What motivates decision-making–economic gain or social interaction?

The results were predictable. Participants felt rewarded when they had positive interactions with a close friend rather than with a stranger or slot machine. Correspondingly, the “social value” model that predicted investment decisions based on social values proved more realistic than the model based on financial returns.

 Slot machines were one of the entities with which participants communicated.

Image Source: Matthias Tunger

Researchers studied two brain areas that play a vital role in the decision-making process to explain the findings: the ventral striatum, a brain pathway important for reward processing, and the medial prefrontal cortex, which helps represent others’ mental states. Neuroimaging revealed that the ventral striatum and medial prefrontal cortex correlated with social value signals when the participants made their decisions.

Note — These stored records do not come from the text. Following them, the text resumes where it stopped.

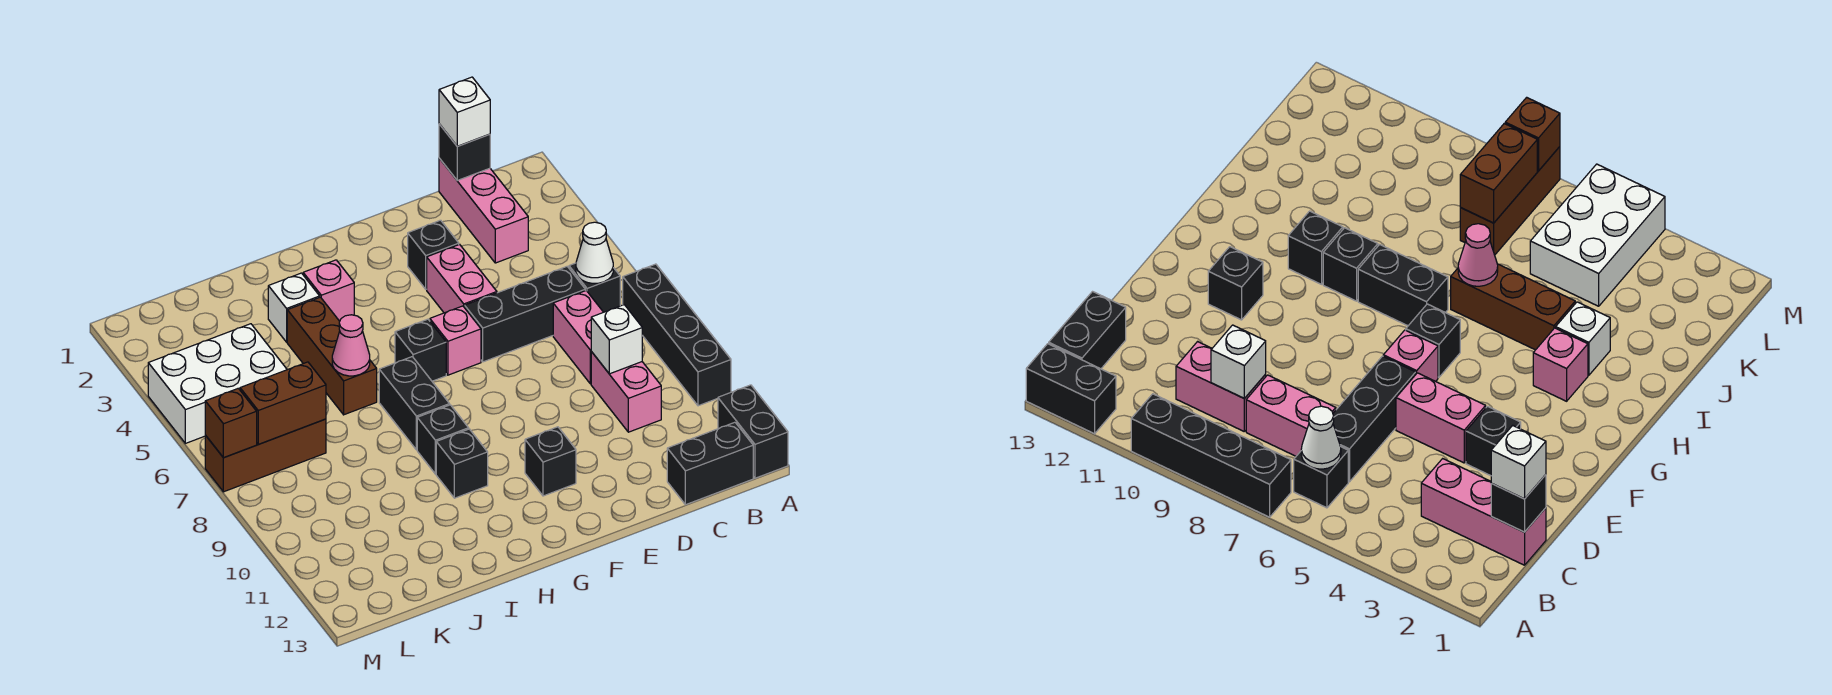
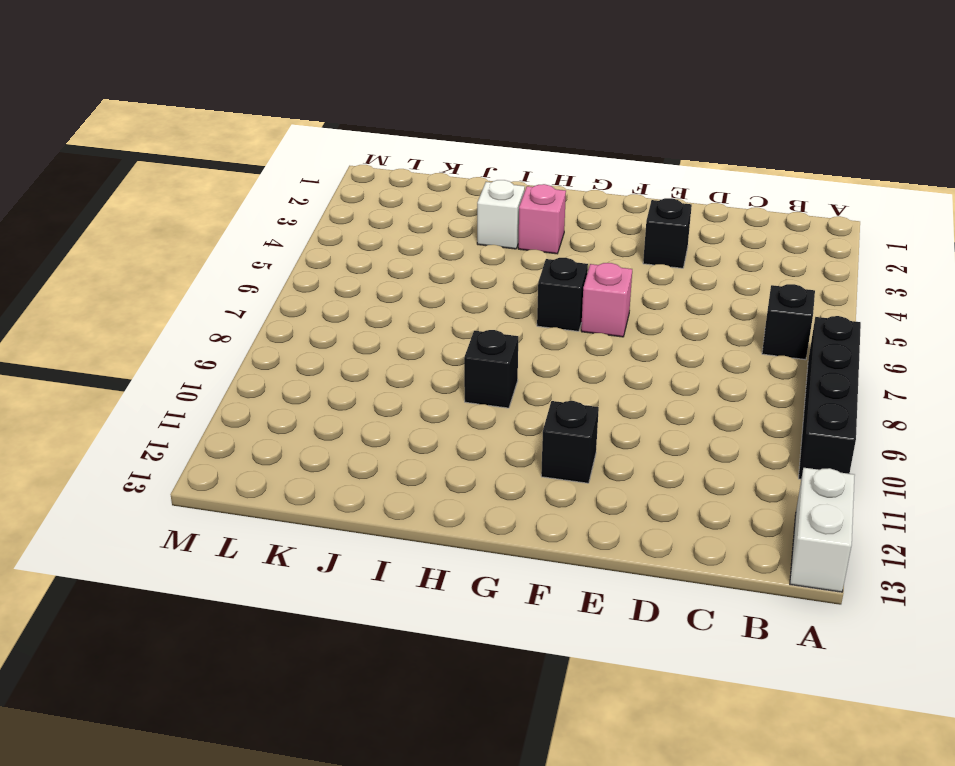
white brick A12:A13 level 1 -> black brick A12:A13 level 1
none -> black brick B13:C13 level 1
none -> pink brick C1:C3 level 1
none -> black brick C6:E6 level 1

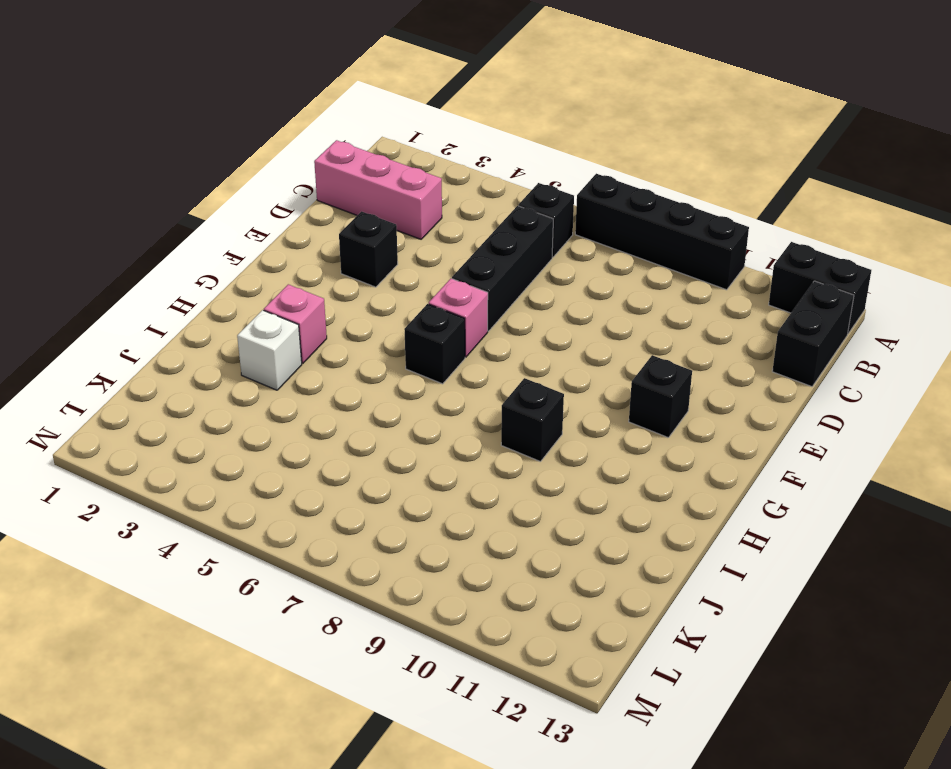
none -> pink brick C7:C8 level 1
none -> pink brick C9:C10 level 1
none -> pink brick E4:E5 level 1

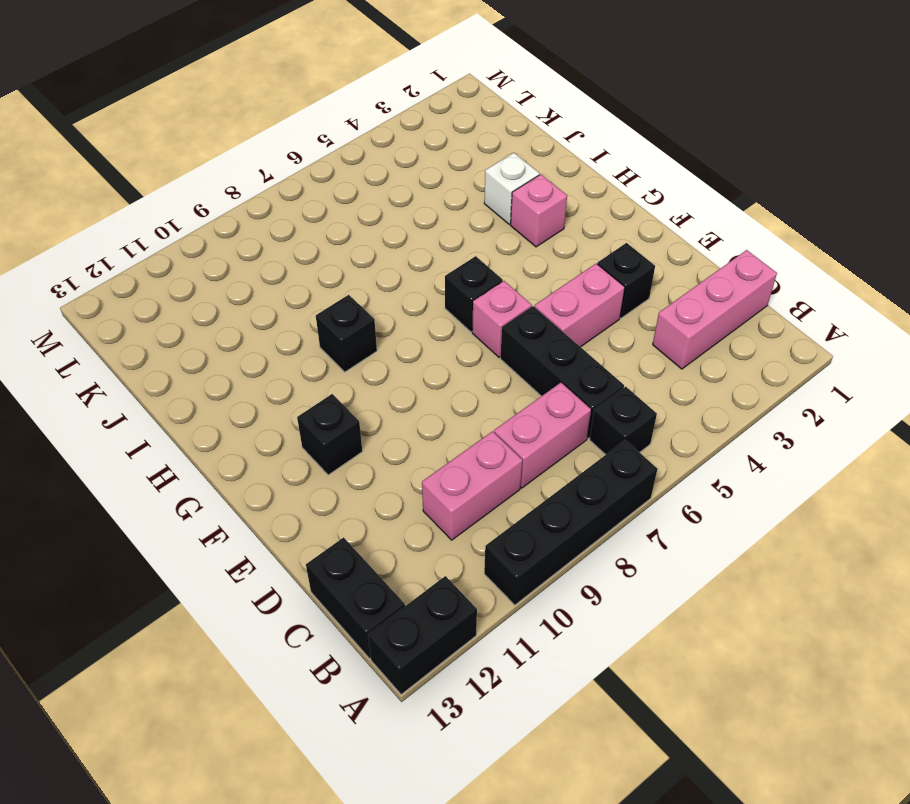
none -> black brick H7:H8 level 1
none -> black brick H10 level 1
none -> brown brick I4:I6 level 1

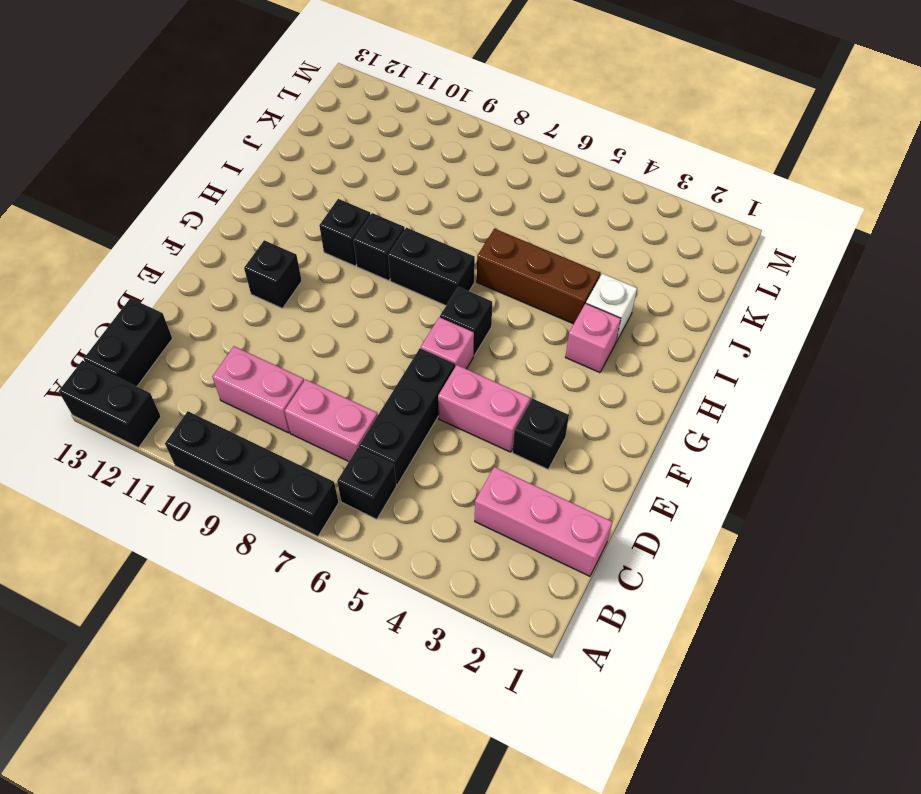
none -> white brick K4:M5 level 1
none -> brown brick K7:M7 level 1
none -> white cone B6 level 2

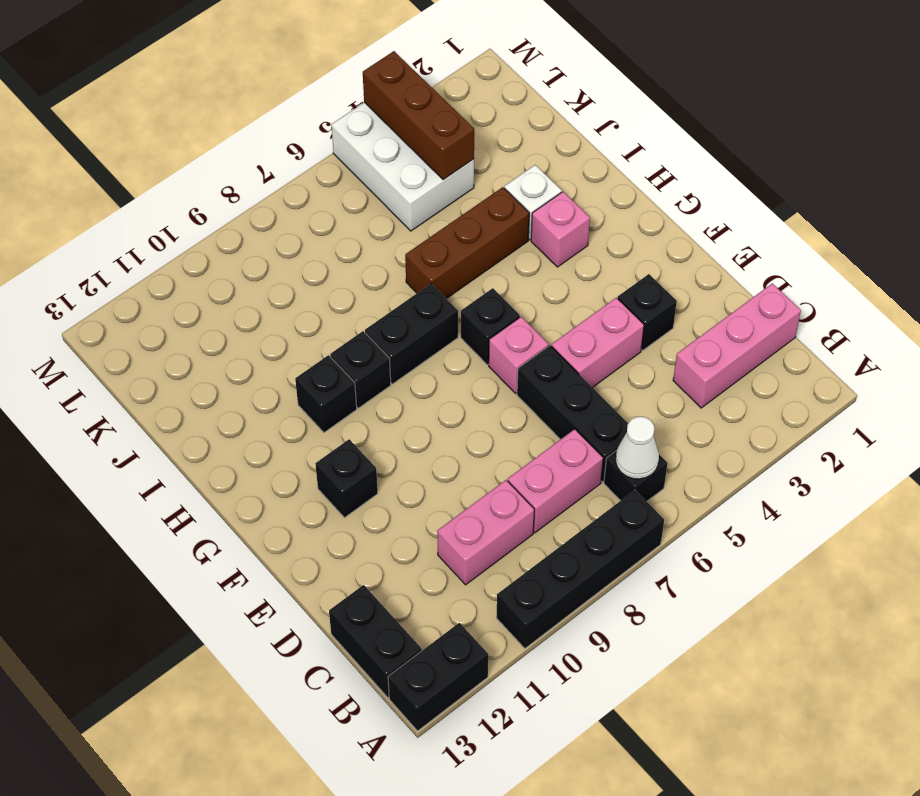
brown brick K4:M4 level 2 -> brown brick K7:M7 level 1
none -> black brick C1 level 2
none -> white brick C9 level 2
none -> pink cone I6 level 2

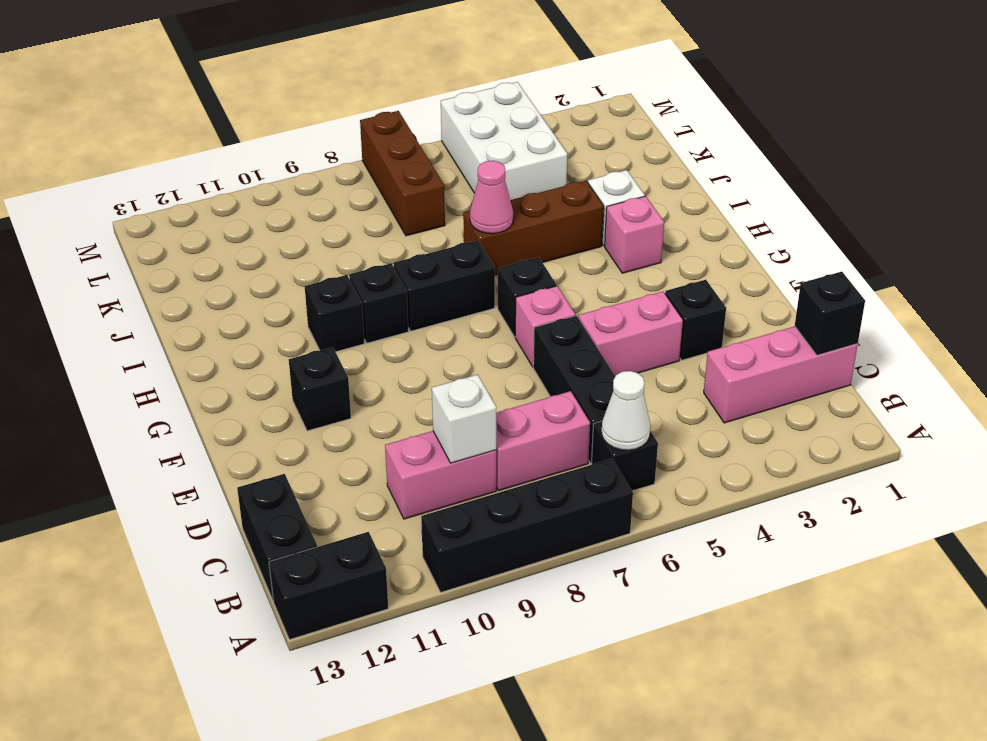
none -> brown brick K7:L7 level 2
none -> brown brick M7 level 2
none -> white brick C1 level 3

There is more trust associated with a friend’s response than a stranger’s, and a greater social reward signal.  This additional signal aided in decisions that preferred friends, in spite of knowing that each responded 50% of the time.

“These findings show the importance of social relationships in how we make everyday decisions, and specifically how relationships can change our perceived value associated with a given decision,” says co-author Chang, an assistant professor in Psychological and Brain Sciences at Dartmouth.